How to avoid being hurt by late payments – Part 1

Recently, the Australian Small Business and Family Enterprise Ombudsman released the findings of the Inquiry into Payment Times and Practices in Australia. The results paint a worrying picture on late payments for SMEs, with one in two reporting more than 40 per cent of their invoices were paid late last financial year.

As any small-business owner knows the slightest delay in payment can significantly affect cashflow, and ultimately the health of your business. The inquiry also revealed almost half of small business are owed more than $20,000 from late payments, and a staggering 14 per cent are owed more than $100,000.

While these results are startling, unfortunately, they are a common occurrence for small businesses across Australia. Similarly, our Canary in the Coal Mine survey of almost 600 SMEs found almost half reported collecting debts has become more difficult in the past year, and more than a quarter said they are spending longer on debt collection.

Not surprisingly, the inquiry found large and multinational businesses were the major culprits of delayed payments for SMEs. While this is concerning, there is something we can learn from these big businesses: the importance of implementing a proactive approach to debt collection by ensuring your business has the correct procedures in place to ensure you have consistent cashflow.

Following these five steps will make sure you have the right processes in place to improve your cashflow and reduce your risk from bad debts.

1. Implement a new customer application

The best way to check a new customer’s credit history is to have all new customers or clients fill out a new customer application form.

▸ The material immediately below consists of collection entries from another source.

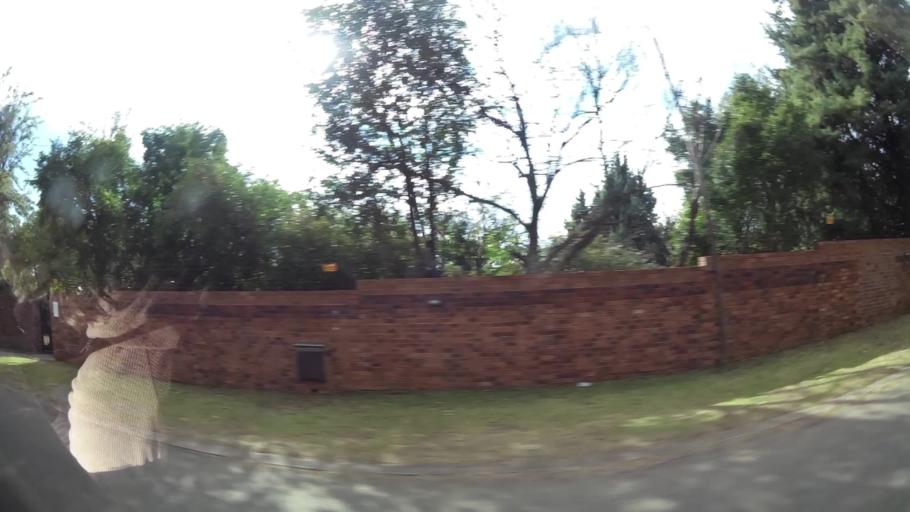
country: ZA
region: Gauteng
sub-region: City of Johannesburg Metropolitan Municipality
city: Roodepoort
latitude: -26.1018
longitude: 27.8715
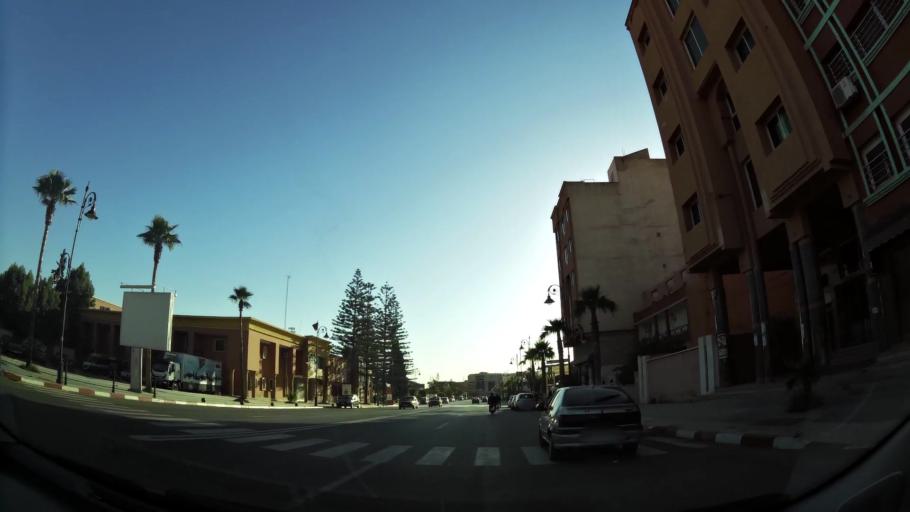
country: MA
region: Oriental
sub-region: Berkane-Taourirt
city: Berkane
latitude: 34.9286
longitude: -2.3251
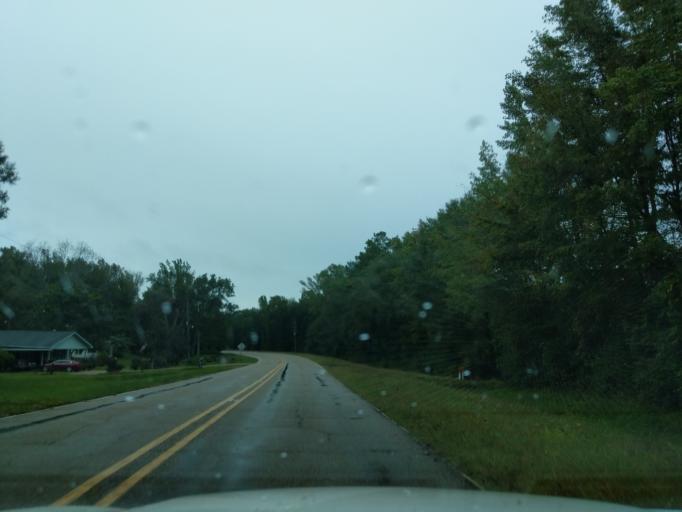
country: US
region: Louisiana
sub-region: Bienville Parish
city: Arcadia
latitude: 32.5509
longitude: -93.0529
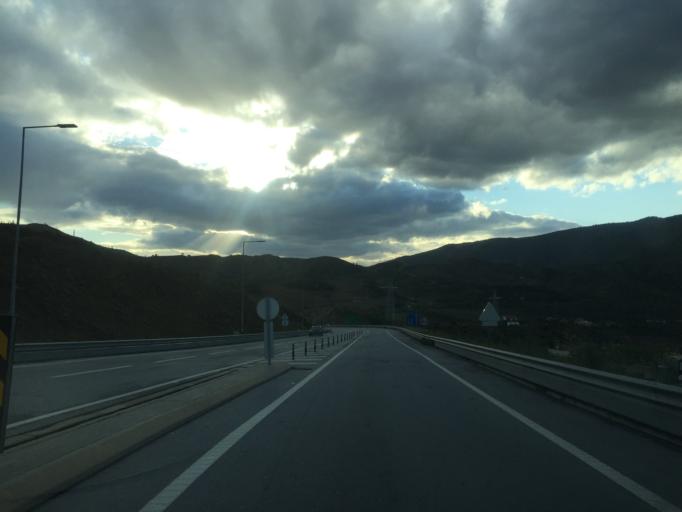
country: PT
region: Guarda
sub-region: Vila Nova de Foz Coa
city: Vila Nova de Foz Coa
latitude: 41.1268
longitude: -7.1257
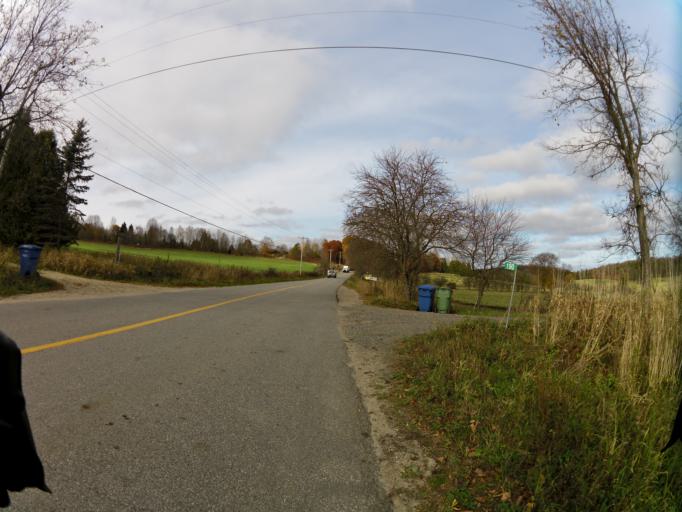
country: CA
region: Quebec
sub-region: Outaouais
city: Wakefield
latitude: 45.7221
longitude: -75.9693
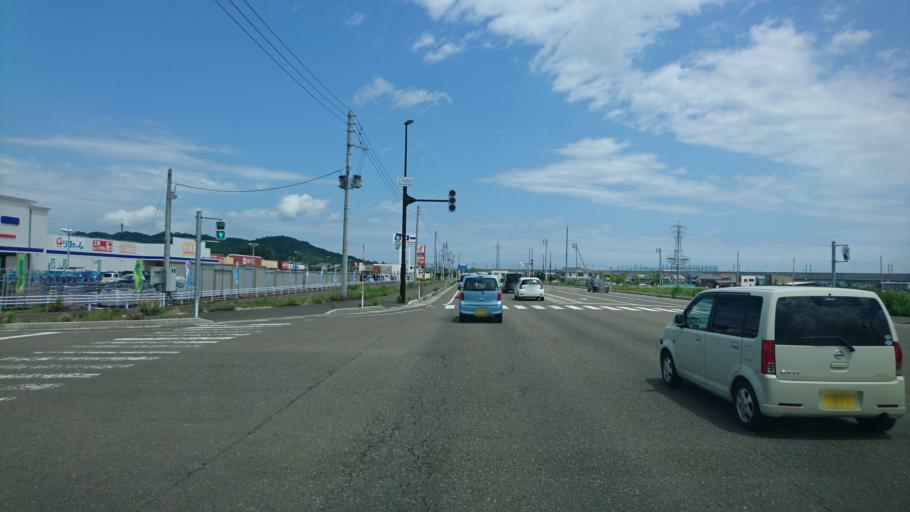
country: JP
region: Niigata
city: Joetsu
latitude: 37.0884
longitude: 138.2335
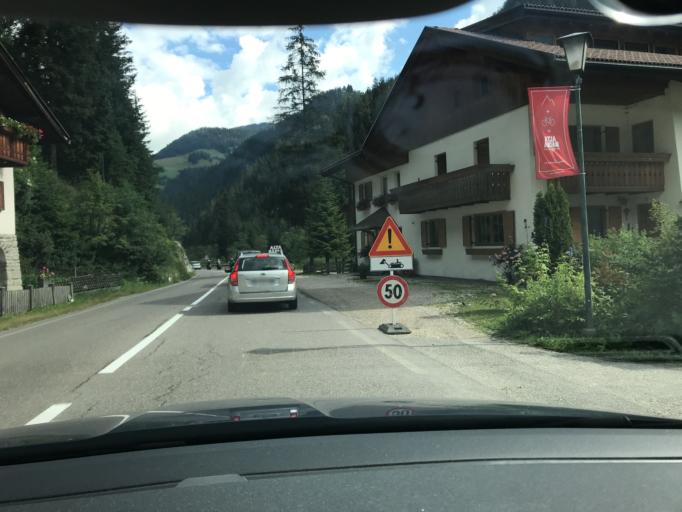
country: IT
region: Trentino-Alto Adige
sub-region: Bolzano
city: La Valle - Wengen
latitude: 46.6582
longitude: 11.9090
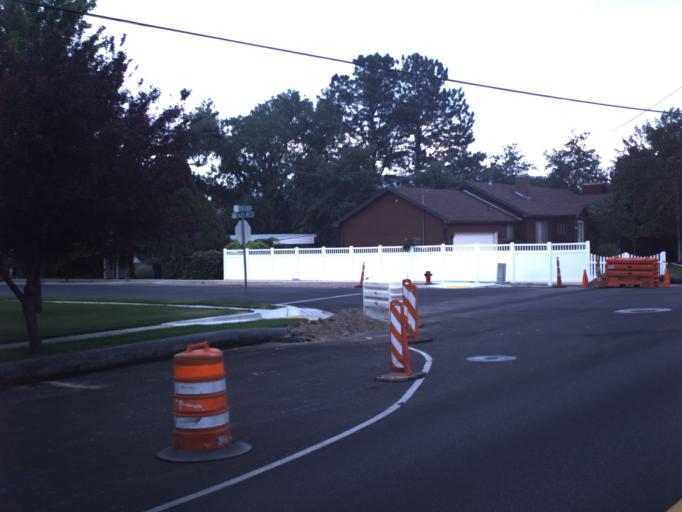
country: US
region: Utah
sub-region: Davis County
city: Syracuse
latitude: 41.0892
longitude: -112.0772
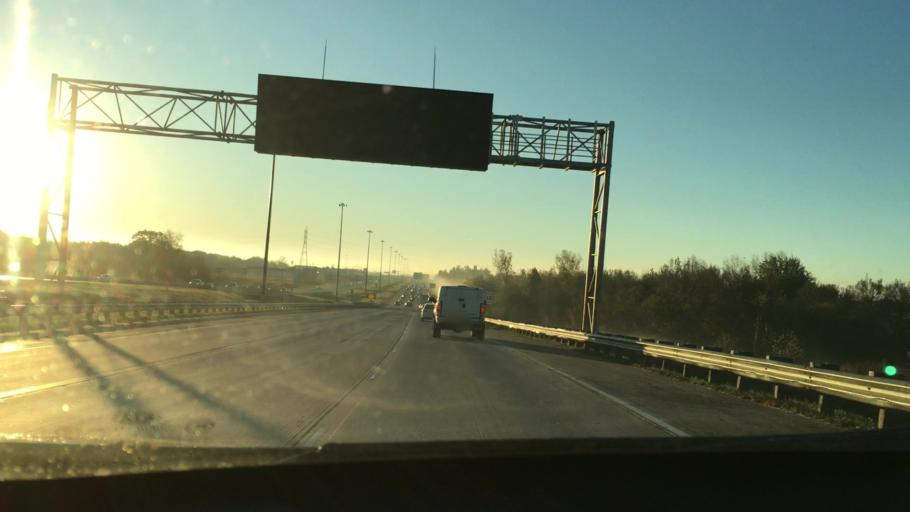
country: CA
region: Quebec
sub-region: Laurentides
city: Saint-Jerome
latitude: 45.7542
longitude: -74.0173
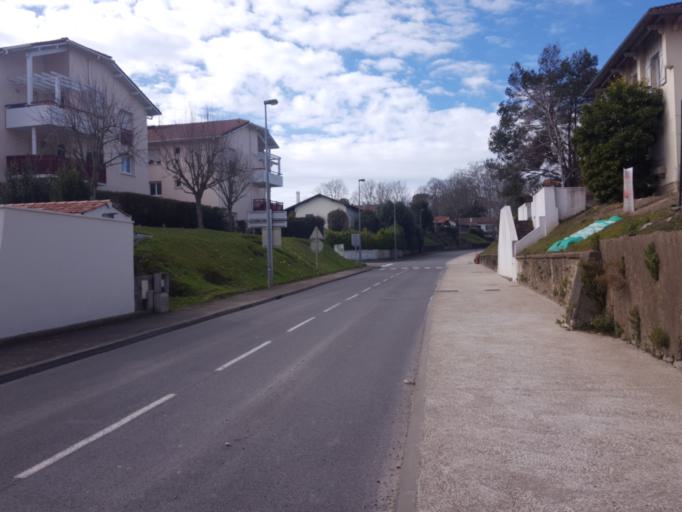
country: FR
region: Aquitaine
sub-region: Departement des Landes
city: Saint-Martin-de-Seignanx
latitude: 43.5447
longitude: -1.3868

Before you grant credit it is critical that you determine their credit risk by having them provide their relevant information. This will not only prevent most accounts ever going into default in the first place, but also ensures you have the necessary information to assist should an account default.

2. Define trading terms

Any business offering credit should have professionally-written trading terms to define the relationship with your clients. Incorporate your trading terms in your new customer form so when a new customer signs the form, they acknowledge and legally agree to these terms. Most importantly, these terms should also include a provision that, if the customer fails to repay their account, they are liable for any collection costs for you to recoup payment. This will put you in a stronger position if they default on their payments and means you can refer the debt to an agency without fear of having to pay any fees.